Scheduling Conflict

Aug 06, 2021


What takes precedence over hurdling to the edge of space with 3 others making history? Let’s explore tips for resolving calendar conflicts.

When we buy tickets for an event, whether we are planning to attend a concert or take a plane flight, we are fairly committed to using the tickets-- especially if it is something we are eagerly anticipating. We feel even more obligated if we spend a lot of money. What would you do if you had a scheduling conflict after paying almost $30M for a trip to space? What would you prioritize above sitting next to Jeff Bezos and traveling 62 miles off-planet to enjoy 3 to 4 minutes of weightlessness and a view of the most beautiful world in the solar system? …Assuming you had the guts to go!

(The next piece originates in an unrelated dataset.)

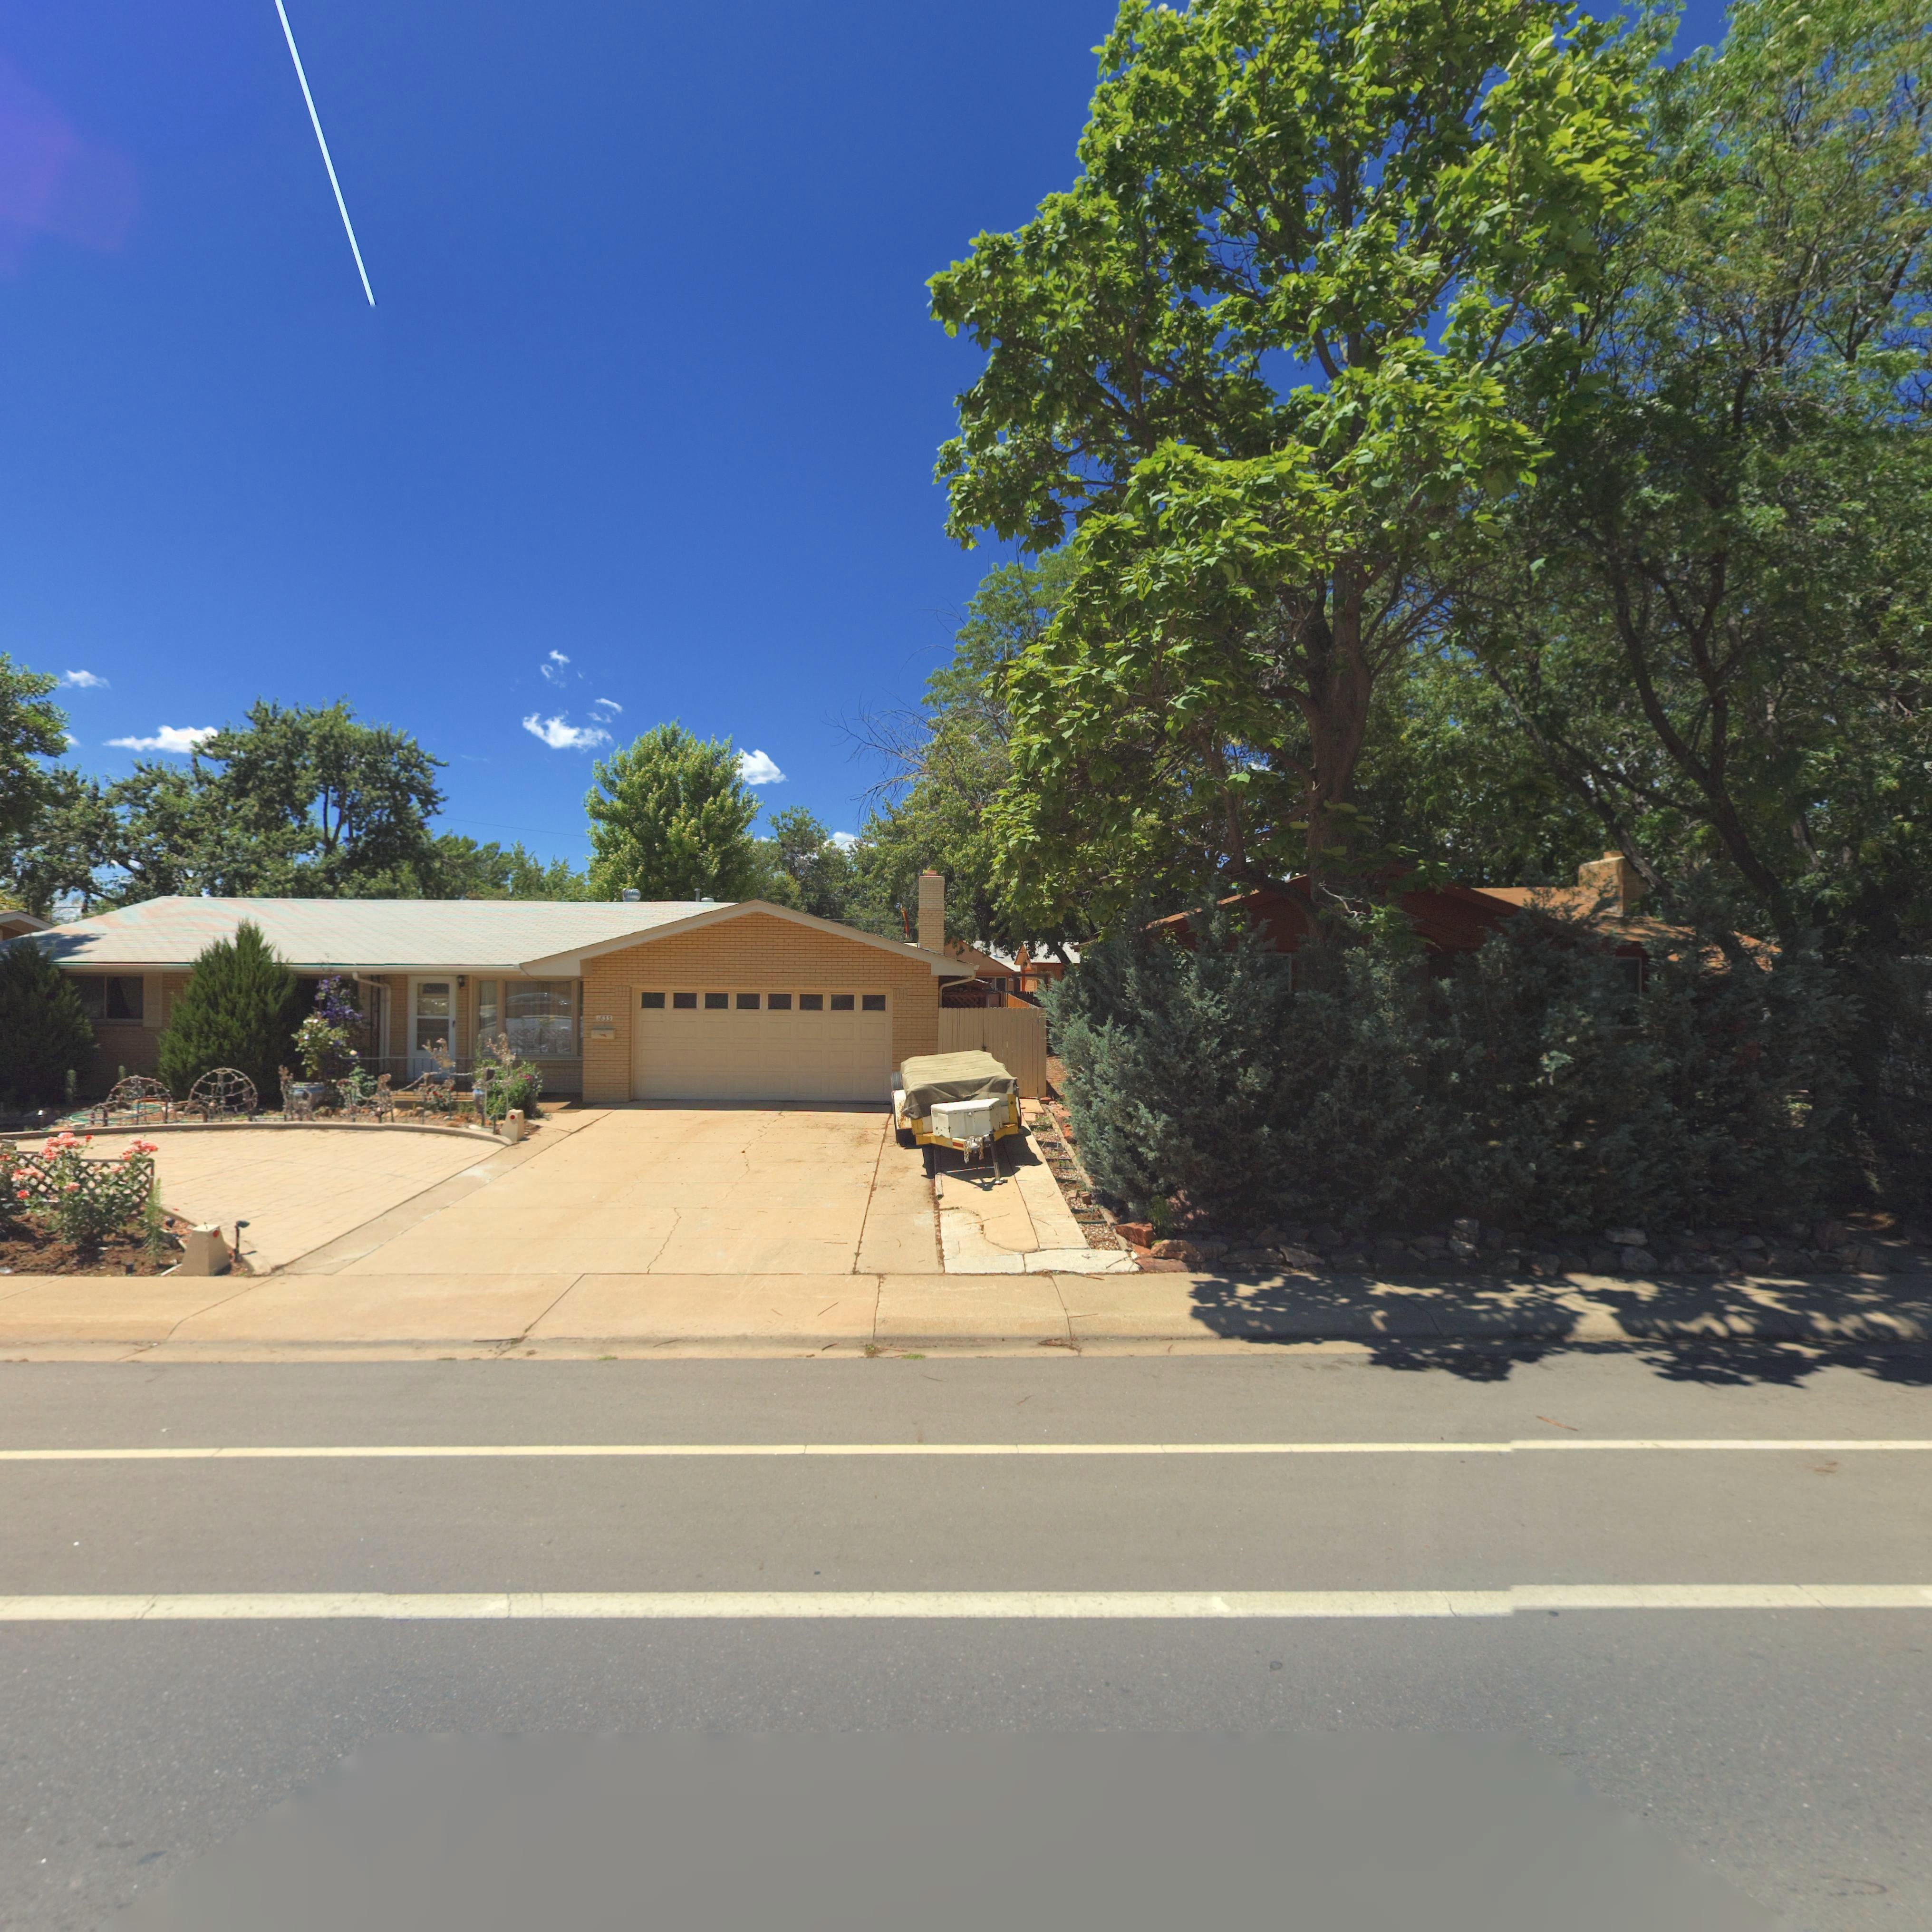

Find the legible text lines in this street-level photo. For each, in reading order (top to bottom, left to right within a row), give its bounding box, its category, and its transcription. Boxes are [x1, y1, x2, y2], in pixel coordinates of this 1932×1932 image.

Just in case you can’t immediately come up with an event to supersede taking a spaceflight, one person had an answer to just that question! A passenger, who wishes to remain anonymous, gave up a seat on Blue Origin’s rocket ship after winning a bid for the fourth and final spot. The money received was donated to Blue Origin’s Club for the Future, a foundation focused on encouraging younger generations to “think about millions of people living and working in space.”1 Even still, wouldn’t you check your calendar before buying a ticket for tens of millions of dollars?

How can we best resolve scheduling conflicts?

  1. Weights & Priorities: Decision criteria are required. Imagine having the following weighted priorities (in order of most importance): family (4), health (3), business (2), and education (1). A family bike ride scores 7 points (4 + 3) and beats out a sales training scoring 3 points (2 + 1). What types of activities are vying for your time? What weights would you give them?
  2. Integrity & Relationships: Consulting the master calendar is required. Even with the best intentions, juggling multiple calendars and going by memory can lead to scheduling mistakes. Within reason, it’s best to stand by your commitments. A season of busyness can jeopardize even the strongest of bonds. It may be necessary to consider the importance others place on events.
  3. Options & Regrets: Timely decisions are also required. Options include: decline, reschedule, get coverage, or do a little of both. When choices are tough, rather than shrinking from communication (or ghosting people), determine what information is still needed. Avoid waffling back and forth, creating hardship for others. Make decisions early and make the most of your choice.

We may never know what gained priority over Blue Origin’s first commercial flight out to the Kármán Line, or edge of space.2 We do know that both the oldest and youngest rocket ship passengers made it a top priority: aerospace pioneer Mary “Wally” Funk (82) and university freshman Oliver Daemen (18).3 Daemen, enjoying a gap year, was invited to take his father’s seat (Joes Daemen, CEO and Founder of Somerset Capital Partners). Marking the 52nd anniversary of the Apollo 11 moon landing, Oliver definitely got some inspiration for his upcoming physics and innovation management studies at University of Utrect.4, 5 Regardless of how you weight and prioritize your schedule, leverage integrity, balance relationships, consider options, and handle regrets-- BE PRESENT. Please, just BE where you are! 

Sources: 1, 4 Spaceflight Now: $28 million bid wins auction to join Bezos on suborbital spaceflight; 2 Astronomy: The Kármán Line: Where does space begin?; 3 Puget Sound Business Journal: Blue Origin's auction winner declines space trip due to 'scheduling conflict'; 5 Forbes: In Switcheroo, Blue Origin Auction Winner Drops Off July 20 Flight, Replaced By 18 Year Old; Blue Origin: Image Gallery, Reserve a Seat.